How about this.  On a Altos 586(and 8086 base micro) if you pass the
compiler an unterminated string, it will cause the whole system to
crash.  I have done application development work on the 586 in C(not
recommended) and it crashes quite often.  I didn't not write one
line of assembler.
-- 
--------------------------------------------------------------------------------
Mike Wexler(trwrb!pertec!peregrine!mike) | Send all flames to:
15530 Rockfield, Building C              |	trwrb!pertec!peregrine!nobody
Irvine, Ca 92718                         | They will then be given the 
(714)855-3923                            | consideration they are due.

hanko@mot.UUCP (Jim Hanko) (06/26/85)

> I don't think it's quite fair to compare this "small model" with
> the small model provided by the Intel 8086 or 8088.  ...

> The real problem is if your 68000 system does not have an MMU.  ...
> In this case, you
> are limited to one "small model" process running at once, and it is
> very unlikely that the range ffff8000 to ffffffff is available.  You
> also have to watch out for the interrupt vectors.

> A fairer "small model" for the 68000 would use (Am,Dn.W) addressing
> modes, with the 16-bit pointer in Dn and some kind of base address
> in Am.  This would provide closer to the same capability that Intel
> small model provides.  But of course this would be slower than the
> large model!
> 
> --- Steve Villee (asuvax!anasazi!steve)
>     International Anasazi, Inc.


     Actually, one non-MMU M680*0 "small model" would involve using two
A-registers as the base of the code and data segments.  Then, the d(An) modes
could be substituted for the absolute short modes.  (Note: other formulations
are possible, including pointing to the middle of the segments, allowing
64K program and 64K data).

     Note that this would not "be slower than the large model!", but would
in fact cause the SAME SIZE AND SPEED code to be generated as my original
M680*0 "small model", which required an MMU.  The only loss it suffers is
that two of the A registers would no longer be available for register
variables (are they segment registers? :-). 
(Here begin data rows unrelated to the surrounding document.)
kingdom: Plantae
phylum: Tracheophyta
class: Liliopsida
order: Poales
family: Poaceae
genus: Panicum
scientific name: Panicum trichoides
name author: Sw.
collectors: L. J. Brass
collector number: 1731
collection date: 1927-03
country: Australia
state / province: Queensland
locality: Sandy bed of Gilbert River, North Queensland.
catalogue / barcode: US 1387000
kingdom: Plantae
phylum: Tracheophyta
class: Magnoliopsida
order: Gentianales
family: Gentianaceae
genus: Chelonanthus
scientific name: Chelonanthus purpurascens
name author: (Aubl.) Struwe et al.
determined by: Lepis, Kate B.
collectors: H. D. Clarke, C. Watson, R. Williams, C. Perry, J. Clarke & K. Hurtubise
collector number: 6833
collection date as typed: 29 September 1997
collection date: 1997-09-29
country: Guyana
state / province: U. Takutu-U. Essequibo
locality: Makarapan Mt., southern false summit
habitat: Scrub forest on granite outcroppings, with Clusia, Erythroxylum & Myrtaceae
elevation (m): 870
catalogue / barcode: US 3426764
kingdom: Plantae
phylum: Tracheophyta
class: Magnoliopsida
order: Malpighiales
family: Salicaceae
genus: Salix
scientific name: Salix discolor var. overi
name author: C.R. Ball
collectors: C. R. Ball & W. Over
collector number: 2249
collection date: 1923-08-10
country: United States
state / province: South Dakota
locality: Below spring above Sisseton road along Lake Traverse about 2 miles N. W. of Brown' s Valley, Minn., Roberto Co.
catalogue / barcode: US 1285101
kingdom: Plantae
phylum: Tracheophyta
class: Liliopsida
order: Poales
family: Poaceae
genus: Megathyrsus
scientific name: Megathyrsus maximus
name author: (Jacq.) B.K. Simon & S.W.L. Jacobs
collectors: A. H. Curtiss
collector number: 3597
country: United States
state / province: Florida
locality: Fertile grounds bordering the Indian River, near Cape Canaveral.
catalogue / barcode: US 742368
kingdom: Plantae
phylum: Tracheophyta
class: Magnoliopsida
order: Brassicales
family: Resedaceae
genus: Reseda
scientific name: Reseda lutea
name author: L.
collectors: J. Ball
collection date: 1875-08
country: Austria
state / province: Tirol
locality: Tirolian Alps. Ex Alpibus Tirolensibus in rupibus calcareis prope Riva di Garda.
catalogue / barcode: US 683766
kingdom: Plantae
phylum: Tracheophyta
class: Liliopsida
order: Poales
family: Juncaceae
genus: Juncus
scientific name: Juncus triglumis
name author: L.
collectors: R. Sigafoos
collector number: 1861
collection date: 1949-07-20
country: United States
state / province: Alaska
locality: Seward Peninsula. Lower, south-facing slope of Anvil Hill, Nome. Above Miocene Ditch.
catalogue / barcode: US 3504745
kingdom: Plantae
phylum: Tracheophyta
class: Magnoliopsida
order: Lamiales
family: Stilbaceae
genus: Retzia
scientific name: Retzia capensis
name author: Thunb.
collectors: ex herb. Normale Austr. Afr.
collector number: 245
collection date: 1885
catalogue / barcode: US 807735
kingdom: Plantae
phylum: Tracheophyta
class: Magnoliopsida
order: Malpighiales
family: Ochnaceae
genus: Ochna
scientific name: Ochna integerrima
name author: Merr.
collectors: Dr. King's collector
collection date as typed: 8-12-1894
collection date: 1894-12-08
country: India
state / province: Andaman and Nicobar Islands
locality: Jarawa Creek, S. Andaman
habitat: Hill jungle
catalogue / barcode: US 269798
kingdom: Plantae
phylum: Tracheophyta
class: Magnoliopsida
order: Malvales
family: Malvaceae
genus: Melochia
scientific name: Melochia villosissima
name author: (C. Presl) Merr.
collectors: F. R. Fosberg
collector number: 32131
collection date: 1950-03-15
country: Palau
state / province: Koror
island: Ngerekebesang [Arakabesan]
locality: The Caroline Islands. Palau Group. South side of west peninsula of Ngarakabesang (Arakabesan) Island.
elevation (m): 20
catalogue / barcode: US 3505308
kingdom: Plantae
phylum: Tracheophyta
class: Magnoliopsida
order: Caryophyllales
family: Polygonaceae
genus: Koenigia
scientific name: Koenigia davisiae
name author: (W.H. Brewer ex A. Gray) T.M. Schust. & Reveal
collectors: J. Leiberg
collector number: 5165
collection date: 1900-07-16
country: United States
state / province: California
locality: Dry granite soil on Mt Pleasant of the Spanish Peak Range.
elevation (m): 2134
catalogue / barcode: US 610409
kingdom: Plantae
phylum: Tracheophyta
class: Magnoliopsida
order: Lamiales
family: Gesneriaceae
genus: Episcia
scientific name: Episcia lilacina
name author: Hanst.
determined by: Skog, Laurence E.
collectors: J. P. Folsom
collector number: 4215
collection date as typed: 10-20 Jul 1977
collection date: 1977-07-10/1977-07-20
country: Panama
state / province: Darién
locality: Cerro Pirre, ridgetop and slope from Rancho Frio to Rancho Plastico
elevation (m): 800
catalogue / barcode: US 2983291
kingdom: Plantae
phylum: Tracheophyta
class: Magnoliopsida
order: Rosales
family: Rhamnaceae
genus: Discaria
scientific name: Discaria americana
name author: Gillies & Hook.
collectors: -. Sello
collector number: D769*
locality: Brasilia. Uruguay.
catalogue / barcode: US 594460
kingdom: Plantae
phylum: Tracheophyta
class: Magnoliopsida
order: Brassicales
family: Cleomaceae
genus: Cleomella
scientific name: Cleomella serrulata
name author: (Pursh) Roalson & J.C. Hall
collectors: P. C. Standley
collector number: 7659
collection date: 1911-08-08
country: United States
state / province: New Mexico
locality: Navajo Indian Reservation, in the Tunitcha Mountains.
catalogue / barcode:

     The (Am,Dn.W) modes you mentioned would be used, as in the original
"small model", to index into arrays after their base is loaded into an A
register. 

		eg. a[i + 1] = c;  /* i int; c char; a char array */

	MMU small model:		non-MMU small model:
	(absolute short modes)		(assume A5 has base address of data)

	LEA.W	a,A0			LEA.W	a(A5),A0
	MOVE.W	i,D0			MOVE.W	i(A5),D0
	MOVE.B	c,1(A0,D0.W)		MOVE.B	c(A5),1(A0,D0.W)

     Both implementations require 14 bytes and 43 cycles on an M68000. 


================================
Jim Hanko, UNIX group, Motorola Microsystems, Tempe, AZ U.S.A
{seismo | ihnp4 } ! ut-sally ! oakhill ! mot ! hanko
================================
Disclaimer: the opinions expressed here are my own, but anyone may adopt them.